Voilà que Bob et sa femme me posent le même problème que les autres personnages. Voilà qu’alors que la nouvelle avançait bien, les personnages se plaçant, le paysage se dessinant, je bloque. Lequel des deux placer dans la tour? Ou plutôt, puisque les deux y travaillaient, quelle décision dois-je prendre sur ce qui leur arrive?
Je ne sais quoi faire avec mes problèmes de conscience. Avec cette soudaine frilosité qui m’empêche de les écrire, parce que je sais ce qui pourrait leur arriver si je les mets dans les tours. Ai-je trop lu? En sais-je trop sur ce qui c’est passé ce jour de septembre pour pouvoir écrire des histoires innocemment? Ou alors est-ce que j’ai épuisé quelque chose, fait le tour, et que je veux écrire autre chose? Je rêve soudainement d’écrire des nouvelles lyriques, où le seul mouvement du vent dans les fleurs (des pâquerettes, des coquelicots, voire des tulipes?) constituera tout ce qui arrive…
Mais le problème, c’est que ces personnages ne peuvent faire autrement qu’être New Yorkais. Ils y sont, je les y vois, ce serait tricher que de les situer soudainement à Montréal. Il me semble du moins. Et ce n’est pas seulement que je ne veuille pas les tuer. Je n’ai eu aucun réel problème à tuer Maïa, par exemple. Le problème est ailleurs, ou plus profond. Je ne veux pas leur faire du mal? Étrange rapport à la fiction, comme si ces personnages si fragiles, tenant parfois à quelques pages à peine, certains à quelques lignes, devenaient dans mon esprit aussi vrais que James, mon personnage d’enfant qui habite deux nouvelles d’Autour d’eux et que je ne suis toujours pas convaincue, trois ans plus tard, d’avoir fini d’écrire.
Tout ce que je sais des événements fait en sorte que, maintenant, en choisissant où mes personnages seront, je décide de leur sort. Les zones d’impact, les escaliers inaccessibles, les décisions prises à la va-vite, parce que de toute façon, y avait-il vraiment le temps de peser les gestes quand chacune des tours tentait de survivre à l’impact physique des trous percés dans sa surface, et à la chaleur des incendies? Ce sont des décisions banales, rapides, qui ont déterminé pour plusieurs la différence entre la vie et la mort. Cela, je ne peux faire autrement que de le savoir, et de lui laisser une place dans les nouvelles. Ce serait mentir, trahir le projet, n’est-ce pas, que d’écrire des nouvelles où, miraculeusement, tout le monde survit?

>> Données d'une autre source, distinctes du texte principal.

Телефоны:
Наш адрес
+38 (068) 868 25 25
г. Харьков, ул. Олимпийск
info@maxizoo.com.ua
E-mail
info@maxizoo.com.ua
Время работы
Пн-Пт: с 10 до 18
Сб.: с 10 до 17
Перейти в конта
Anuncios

Mais, et je reviens à une question déjà posée, qui tuer?
Je ne sais quoi faire avec ces doutes, qui vont jusqu’au refus. Je ne sais s’ils sont le symptôme d’un problème fondamental avec le projet ou si, au contraire, ils en sont la suite logique, ce moment où les choses se mettent en forme, en place. Je ne sais rien, au fond, sinon que Bob et sa femme travaillaient au World Trade Center, chacun dans leurs tours, et que l’un des deux, ou les deux, ne peut faire autrement que d’avoir quelque chose à dire. Et je semble deviner qu’Helen était dans la tour sud, au 78e étage. Et que, dès lors, ses chances sont plutôt minces, et ce qui lui arrivera assez difficile. Cela, si je consens à l’écrire.